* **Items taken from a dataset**
──────

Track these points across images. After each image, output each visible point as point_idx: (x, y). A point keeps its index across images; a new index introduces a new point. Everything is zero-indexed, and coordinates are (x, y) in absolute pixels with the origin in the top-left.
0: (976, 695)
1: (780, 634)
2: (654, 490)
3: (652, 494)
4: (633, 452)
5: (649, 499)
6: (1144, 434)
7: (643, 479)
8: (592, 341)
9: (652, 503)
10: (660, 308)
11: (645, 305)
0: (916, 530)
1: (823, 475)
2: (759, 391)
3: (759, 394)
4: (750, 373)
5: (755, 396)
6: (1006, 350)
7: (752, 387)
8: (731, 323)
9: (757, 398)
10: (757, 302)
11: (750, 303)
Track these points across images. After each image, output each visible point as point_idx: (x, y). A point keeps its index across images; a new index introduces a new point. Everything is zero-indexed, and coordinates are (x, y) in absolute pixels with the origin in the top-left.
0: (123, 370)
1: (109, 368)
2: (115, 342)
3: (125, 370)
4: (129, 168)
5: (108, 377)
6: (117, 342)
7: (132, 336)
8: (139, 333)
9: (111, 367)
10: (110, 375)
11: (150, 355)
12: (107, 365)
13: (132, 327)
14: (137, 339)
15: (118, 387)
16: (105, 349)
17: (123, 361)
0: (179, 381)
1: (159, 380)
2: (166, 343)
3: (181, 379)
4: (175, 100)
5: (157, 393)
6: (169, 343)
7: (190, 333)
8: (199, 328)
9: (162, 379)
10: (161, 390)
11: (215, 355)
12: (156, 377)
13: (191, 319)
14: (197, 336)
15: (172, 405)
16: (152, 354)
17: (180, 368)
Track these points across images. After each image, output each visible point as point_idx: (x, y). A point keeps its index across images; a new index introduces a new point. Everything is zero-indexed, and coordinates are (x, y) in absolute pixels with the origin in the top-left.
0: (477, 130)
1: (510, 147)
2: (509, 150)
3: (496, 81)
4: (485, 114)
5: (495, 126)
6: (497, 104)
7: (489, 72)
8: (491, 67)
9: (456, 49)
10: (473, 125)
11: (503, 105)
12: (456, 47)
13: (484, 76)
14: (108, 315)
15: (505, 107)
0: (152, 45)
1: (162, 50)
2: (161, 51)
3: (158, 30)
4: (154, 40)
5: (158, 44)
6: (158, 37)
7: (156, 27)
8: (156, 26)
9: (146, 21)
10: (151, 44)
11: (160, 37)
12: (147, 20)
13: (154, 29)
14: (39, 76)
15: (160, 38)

──────

* **THE PROBLEM**
Reproduce all of the items above word for word, with no changes.

* **OUTPUT FOR THIS TASK**
Track these points across images. After each image, output each visible point as point_idx: (x, y). A point keeps its index across images; a new index introduces a new point. Everything is zero-indexed, and coordinates are (x, y) in absolute pixels with the origin in the top-left.
0: (976, 695)
1: (780, 634)
2: (654, 490)
3: (652, 494)
4: (633, 452)
5: (649, 499)
6: (1144, 434)
7: (643, 479)
8: (592, 341)
9: (652, 503)
10: (660, 308)
11: (645, 305)
0: (916, 530)
1: (823, 475)
2: (759, 391)
3: (759, 394)
4: (750, 373)
5: (755, 396)
6: (1006, 350)
7: (752, 387)
8: (731, 323)
9: (757, 398)
10: (757, 302)
11: (750, 303)
Track these points across images. After each image, output each visible point as point_idx: (x, y). A point keeps its index across images; a new index introduces a new point. Everything is zero-indexed, and coordinates are (x, y) in absolute pixels with the origin in the top-left.
0: (123, 370)
1: (109, 368)
2: (115, 342)
3: (125, 370)
4: (129, 168)
5: (108, 377)
6: (117, 342)
7: (132, 336)
8: (139, 333)
9: (111, 367)
10: (110, 375)
11: (150, 355)
12: (107, 365)
13: (132, 327)
14: (137, 339)
15: (118, 387)
16: (105, 349)
17: (123, 361)
0: (179, 381)
1: (159, 380)
2: (166, 343)
3: (181, 379)
4: (175, 100)
5: (157, 393)
6: (169, 343)
7: (190, 333)
8: (199, 328)
9: (162, 379)
10: (161, 390)
11: (215, 355)
12: (156, 377)
13: (191, 319)
14: (197, 336)
15: (172, 405)
16: (152, 354)
17: (180, 368)
Track these points across images. After each image, output each visible point as point_idx: (x, y). A point keeps its index across images; a new index introduces a new point. Everything is zero-indexed, and coordinates are (x, y) in absolute pixels with the origin in the top-left.
0: (477, 130)
1: (510, 147)
2: (509, 150)
3: (496, 81)
4: (485, 114)
5: (495, 126)
6: (497, 104)
7: (489, 72)
8: (491, 67)
9: (456, 49)
10: (473, 125)
11: (503, 105)
12: (456, 47)
13: (484, 76)
14: (108, 315)
15: (505, 107)
0: (152, 45)
1: (162, 50)
2: (161, 51)
3: (158, 30)
4: (154, 40)
5: (158, 44)
6: (158, 37)
7: (156, 27)
8: (156, 26)
9: (146, 21)
10: (151, 44)
11: (160, 37)
12: (147, 20)
13: (154, 29)
14: (39, 76)
15: (160, 38)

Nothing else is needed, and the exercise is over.